In order to maximize the increase in production genetic evaluations, these “hot house” herds needed to  have underperforming  daughters of high production sires, that were being out produced by the selected females that were typically sired by more balanced sire who’s production index may not be as high.  In Canada, this is where you would see females with very high (i.e. +200 and more) BCA deviations.  Sometimes you would see deviations that were greater than even their herd average BCA.  You ask yourself “How could one cow on the same feed, same treatment, same exact program, produce twice as much milk as another cow?” While it sounds unrealistic, it was necessary in order to gain maximum results.  All breeders have seen cows that can out produce herd mates by 30, 40 even 50%, but when you see them doing more than double (100%) it raises questions in the minds of people with practical cow sense.  Hence why some herds are stamped as “Hot House’s.”

How Genomics Has Changed Things

relative weighting for Direct Genomic Value (DGV) compared to traditional Estimated Breeding Values (EBV)With the introduction of genomic evaluations in August 2009, the effects that any “hot house” efforts can have has been reduced in the genetic indexing systems.  This is because for young cows in first or second lactation, the relative weighting for Direct Genomic Value (DGV) compared to traditional Estimated Breeding Values (EBV) is roughly 55:45 (Source: Canadian Dairy Network).  What that means is that if a “hot house” cow would have had a 300 point jump from these types of efforts, they now would only see a 165 point jump.  While it would still have an effect, genomics has greatly decreased the “hot house” effect.
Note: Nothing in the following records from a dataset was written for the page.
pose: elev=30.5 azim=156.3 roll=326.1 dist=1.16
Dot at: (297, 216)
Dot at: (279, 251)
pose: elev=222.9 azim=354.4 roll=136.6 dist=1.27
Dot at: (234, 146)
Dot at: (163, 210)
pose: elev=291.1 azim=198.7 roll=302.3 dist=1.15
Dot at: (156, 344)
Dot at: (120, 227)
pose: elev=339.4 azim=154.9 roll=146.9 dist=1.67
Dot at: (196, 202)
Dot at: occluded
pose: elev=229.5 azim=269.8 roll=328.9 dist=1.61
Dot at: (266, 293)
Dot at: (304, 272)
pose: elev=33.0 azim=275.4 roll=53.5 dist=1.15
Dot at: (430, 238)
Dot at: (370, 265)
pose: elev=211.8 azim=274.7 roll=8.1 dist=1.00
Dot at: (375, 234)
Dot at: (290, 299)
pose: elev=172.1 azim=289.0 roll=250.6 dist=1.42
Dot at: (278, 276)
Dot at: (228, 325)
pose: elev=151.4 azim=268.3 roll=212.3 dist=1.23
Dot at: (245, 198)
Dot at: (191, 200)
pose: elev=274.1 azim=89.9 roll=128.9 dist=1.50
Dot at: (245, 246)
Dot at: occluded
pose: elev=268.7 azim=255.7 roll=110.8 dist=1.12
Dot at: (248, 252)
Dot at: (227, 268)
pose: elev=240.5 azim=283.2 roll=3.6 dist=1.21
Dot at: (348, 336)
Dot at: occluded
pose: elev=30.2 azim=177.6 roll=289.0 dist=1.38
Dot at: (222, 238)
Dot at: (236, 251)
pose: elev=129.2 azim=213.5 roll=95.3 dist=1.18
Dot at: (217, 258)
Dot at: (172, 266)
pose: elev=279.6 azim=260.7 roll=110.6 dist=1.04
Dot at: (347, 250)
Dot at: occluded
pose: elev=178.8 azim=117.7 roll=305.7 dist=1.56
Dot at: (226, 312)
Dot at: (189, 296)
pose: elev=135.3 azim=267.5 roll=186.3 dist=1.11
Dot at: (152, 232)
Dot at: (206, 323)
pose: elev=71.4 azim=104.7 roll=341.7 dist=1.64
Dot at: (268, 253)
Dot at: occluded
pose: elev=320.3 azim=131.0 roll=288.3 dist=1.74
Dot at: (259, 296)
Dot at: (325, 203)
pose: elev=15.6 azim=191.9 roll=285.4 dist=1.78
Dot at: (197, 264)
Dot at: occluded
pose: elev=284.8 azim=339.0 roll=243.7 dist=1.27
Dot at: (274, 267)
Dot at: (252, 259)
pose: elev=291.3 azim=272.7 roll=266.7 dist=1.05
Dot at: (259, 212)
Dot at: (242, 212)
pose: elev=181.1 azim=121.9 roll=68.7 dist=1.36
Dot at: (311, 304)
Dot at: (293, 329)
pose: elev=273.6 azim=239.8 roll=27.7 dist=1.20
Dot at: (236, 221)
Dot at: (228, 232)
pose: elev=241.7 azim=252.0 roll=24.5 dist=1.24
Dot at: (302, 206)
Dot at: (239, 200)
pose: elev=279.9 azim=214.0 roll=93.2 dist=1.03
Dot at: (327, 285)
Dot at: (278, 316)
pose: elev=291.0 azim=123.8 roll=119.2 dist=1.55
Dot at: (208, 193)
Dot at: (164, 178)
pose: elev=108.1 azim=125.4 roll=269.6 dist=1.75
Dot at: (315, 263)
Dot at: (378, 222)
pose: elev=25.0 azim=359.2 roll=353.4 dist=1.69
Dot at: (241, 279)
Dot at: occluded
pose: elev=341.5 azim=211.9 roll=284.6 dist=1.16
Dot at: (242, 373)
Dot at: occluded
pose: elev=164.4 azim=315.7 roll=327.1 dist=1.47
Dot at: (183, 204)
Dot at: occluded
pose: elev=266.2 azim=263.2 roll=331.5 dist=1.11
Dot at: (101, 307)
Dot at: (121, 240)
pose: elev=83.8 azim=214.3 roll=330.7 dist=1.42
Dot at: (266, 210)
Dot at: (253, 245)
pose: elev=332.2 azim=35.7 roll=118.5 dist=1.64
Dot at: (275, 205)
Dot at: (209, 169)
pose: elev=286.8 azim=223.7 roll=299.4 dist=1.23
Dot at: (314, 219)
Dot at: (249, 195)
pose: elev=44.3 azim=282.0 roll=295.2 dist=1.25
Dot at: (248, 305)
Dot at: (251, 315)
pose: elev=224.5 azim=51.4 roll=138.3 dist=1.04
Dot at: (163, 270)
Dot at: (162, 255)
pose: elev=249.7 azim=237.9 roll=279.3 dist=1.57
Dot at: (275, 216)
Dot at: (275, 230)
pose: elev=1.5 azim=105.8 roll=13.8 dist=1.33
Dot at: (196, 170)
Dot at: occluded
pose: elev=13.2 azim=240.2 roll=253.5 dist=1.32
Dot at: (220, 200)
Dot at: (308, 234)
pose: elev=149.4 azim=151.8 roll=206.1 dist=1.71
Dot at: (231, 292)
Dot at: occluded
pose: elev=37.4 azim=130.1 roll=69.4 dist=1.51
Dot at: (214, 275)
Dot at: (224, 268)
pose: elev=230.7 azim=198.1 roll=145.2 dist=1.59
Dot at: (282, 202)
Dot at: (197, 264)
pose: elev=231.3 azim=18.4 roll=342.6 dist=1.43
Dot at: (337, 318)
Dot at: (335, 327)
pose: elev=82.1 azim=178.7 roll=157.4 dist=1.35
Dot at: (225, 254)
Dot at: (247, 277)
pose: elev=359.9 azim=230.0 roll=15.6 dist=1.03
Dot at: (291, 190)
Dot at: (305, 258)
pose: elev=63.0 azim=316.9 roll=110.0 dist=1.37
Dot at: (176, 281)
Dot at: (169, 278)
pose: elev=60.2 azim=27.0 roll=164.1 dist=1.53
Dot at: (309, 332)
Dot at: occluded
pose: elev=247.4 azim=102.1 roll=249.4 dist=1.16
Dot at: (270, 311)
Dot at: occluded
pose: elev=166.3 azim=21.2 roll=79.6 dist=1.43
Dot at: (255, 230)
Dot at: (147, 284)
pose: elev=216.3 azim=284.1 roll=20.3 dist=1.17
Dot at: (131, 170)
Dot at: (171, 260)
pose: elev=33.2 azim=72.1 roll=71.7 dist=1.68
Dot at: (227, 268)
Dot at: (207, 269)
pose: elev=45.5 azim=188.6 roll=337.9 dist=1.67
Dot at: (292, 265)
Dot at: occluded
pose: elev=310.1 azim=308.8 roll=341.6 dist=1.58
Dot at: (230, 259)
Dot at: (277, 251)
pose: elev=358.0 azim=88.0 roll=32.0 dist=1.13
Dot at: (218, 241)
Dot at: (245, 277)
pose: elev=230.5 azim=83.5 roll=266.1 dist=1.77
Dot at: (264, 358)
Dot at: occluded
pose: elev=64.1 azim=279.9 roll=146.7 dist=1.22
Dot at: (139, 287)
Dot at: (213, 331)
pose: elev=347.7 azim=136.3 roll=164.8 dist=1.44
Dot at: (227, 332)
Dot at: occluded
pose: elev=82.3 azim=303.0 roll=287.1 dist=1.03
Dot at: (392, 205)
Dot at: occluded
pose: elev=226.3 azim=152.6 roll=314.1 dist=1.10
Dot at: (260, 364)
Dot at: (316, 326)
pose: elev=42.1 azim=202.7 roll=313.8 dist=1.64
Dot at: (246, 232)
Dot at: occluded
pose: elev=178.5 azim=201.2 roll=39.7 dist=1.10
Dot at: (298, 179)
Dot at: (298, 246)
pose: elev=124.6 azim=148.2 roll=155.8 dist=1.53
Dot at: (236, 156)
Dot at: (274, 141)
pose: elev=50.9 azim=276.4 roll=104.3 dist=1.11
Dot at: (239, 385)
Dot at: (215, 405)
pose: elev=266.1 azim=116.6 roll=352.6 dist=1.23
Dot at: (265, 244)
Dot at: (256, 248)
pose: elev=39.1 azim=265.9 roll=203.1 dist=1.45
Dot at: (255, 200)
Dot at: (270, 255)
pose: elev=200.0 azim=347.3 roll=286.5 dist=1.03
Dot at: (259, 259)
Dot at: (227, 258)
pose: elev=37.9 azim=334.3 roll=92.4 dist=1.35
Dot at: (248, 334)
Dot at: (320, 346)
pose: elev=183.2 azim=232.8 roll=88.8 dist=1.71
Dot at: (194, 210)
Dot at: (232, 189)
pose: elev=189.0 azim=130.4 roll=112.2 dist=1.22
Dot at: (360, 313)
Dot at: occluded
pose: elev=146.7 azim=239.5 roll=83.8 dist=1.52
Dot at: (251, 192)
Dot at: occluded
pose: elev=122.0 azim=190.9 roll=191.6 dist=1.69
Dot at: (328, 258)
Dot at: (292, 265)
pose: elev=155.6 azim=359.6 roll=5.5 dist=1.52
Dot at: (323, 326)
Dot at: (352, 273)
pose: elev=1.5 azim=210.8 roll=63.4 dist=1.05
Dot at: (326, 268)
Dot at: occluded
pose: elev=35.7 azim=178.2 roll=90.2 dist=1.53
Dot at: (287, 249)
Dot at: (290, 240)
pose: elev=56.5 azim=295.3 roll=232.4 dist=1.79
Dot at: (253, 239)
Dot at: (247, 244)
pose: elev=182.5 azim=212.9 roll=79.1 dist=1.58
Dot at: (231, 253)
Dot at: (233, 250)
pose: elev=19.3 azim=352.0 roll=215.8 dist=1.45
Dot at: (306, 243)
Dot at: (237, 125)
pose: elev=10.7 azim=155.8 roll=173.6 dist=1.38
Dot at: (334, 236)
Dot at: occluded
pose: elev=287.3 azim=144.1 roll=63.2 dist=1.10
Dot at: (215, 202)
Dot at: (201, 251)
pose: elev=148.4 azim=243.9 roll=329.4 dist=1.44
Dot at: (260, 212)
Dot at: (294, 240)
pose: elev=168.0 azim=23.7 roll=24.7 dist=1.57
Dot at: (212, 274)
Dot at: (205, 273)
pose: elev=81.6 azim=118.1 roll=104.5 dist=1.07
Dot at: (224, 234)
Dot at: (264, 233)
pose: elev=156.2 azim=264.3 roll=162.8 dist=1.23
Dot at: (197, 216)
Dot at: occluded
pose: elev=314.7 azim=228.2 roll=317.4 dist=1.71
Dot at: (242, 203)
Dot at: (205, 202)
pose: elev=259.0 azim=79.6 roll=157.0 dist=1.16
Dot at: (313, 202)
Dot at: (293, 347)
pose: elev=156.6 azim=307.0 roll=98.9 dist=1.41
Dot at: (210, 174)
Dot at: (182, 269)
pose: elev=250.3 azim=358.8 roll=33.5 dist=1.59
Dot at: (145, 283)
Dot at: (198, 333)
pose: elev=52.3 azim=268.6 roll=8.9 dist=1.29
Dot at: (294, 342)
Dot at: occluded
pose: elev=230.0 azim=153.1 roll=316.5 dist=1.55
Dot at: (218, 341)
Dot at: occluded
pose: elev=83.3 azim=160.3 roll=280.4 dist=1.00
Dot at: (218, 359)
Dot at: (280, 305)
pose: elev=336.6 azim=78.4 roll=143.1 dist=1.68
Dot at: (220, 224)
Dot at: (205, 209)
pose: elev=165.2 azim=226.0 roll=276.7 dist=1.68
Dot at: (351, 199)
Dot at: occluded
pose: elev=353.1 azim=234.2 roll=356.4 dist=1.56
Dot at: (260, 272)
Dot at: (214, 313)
Remember that the female family members of each cow are being re-evaluated as well.  Additionally those females formerly lower on the listings, but that were in herds where practices are normal, could now move up the genetic index rankings.

The other factor that Genomics has brought into play is that, if a particular animal is not gifted with the best genomics her parents had to offer, she will also see a significant drop.  So let’s say that a cow has an EBV-PA of +2500 LPI or TPI, but her genomic panel comes back with a LPI or TPI value of +1500.  That cow would see a drop of about 450 points.  Dropping her  to an LPI or TPI of +2050. This takes her  from being near the top of the list to almost out of consideration.  All this is outside the control of any on-farm practices.  It’s for these reasons I am sure that some owners now get nervous when opening their genomic results letters.  This single test can have the biggest effect on the genetic profitability of any cow.  It can even have a greater effect than the classification.  With GLPI’s and GTPI’s now over 60% reliable, adding animal performance information now has much less influence than in the past.

The Bullvine Bottom Line

The great news is that genetic indexes that contain animal genomic information are not as influenced by preferential treatment or herd variance as traditional genetic indexes are.  Since genomic values are based on evaluations of thousands of cattle in many different herds, in many different environments, and in different countries, the ability of a “hot house” to greatly change results has been significantly diminished.  That is not to say it has been totally removed.  Remember that 45% of the new GLPI formula is still based on an animal’s performance compared to contemporaries.  Therefore, these efforts will still have an effect.  It is for these reasons that you see some previously prominent cows and cow families are now absent from the top female lists.  Am I saying that these cattle may not be great investment?  No, what I am saying is consider these factors when making your purchase decision.  Do your homework before selecting, breeding, merchandising or buying.  GLPI’s, GTPI’s and DVG’s will help you make more informed decisions, but remember they are just a tool.